Task
Return, from the material below, each line in which "root" occurs.

___ Records shown

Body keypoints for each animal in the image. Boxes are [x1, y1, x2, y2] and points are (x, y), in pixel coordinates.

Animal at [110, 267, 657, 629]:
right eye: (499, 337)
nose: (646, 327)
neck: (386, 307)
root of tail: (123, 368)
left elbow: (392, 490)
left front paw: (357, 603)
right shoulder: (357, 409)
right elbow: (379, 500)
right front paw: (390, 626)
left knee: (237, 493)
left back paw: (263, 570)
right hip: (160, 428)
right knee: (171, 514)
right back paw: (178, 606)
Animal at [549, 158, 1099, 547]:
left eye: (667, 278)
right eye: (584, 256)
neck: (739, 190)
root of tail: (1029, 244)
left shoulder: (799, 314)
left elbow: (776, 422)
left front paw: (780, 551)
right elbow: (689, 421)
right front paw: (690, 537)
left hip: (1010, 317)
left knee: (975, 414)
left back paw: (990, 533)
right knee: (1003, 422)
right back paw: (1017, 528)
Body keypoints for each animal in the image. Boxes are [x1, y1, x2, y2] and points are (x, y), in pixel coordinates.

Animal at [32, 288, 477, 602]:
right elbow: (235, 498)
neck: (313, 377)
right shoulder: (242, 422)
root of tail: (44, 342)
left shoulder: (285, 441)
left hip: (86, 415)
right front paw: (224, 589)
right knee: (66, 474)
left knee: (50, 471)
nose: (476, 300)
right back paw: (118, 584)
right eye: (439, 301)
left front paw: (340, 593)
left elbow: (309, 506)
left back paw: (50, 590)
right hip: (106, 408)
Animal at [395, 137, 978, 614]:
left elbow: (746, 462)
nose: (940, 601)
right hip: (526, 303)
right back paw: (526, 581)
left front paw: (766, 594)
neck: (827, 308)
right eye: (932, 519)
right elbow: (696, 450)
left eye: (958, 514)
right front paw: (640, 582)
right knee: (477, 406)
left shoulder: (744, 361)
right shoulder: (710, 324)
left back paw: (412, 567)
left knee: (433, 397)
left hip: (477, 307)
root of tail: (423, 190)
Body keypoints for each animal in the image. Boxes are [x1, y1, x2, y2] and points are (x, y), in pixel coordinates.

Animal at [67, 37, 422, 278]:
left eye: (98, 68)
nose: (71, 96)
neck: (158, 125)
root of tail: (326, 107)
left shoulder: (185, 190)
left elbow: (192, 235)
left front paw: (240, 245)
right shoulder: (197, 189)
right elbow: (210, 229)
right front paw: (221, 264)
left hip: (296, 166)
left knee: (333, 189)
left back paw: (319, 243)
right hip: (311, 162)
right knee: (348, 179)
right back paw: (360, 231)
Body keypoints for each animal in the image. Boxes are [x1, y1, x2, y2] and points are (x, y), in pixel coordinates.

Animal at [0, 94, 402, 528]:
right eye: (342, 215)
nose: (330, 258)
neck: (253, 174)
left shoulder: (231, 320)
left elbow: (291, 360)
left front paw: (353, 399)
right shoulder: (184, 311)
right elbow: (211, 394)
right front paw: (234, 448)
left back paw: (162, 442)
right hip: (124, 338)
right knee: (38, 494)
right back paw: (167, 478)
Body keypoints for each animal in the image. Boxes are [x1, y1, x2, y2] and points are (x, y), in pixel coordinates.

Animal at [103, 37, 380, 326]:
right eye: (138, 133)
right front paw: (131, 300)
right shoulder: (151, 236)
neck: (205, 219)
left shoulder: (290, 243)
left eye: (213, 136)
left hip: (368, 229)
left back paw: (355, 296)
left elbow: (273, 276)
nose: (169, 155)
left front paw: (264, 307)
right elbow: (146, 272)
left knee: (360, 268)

______

Exercise response
root of tail: (123, 368)
root of tail: (1029, 244)
root of tail: (44, 342)
root of tail: (423, 190)
root of tail: (326, 107)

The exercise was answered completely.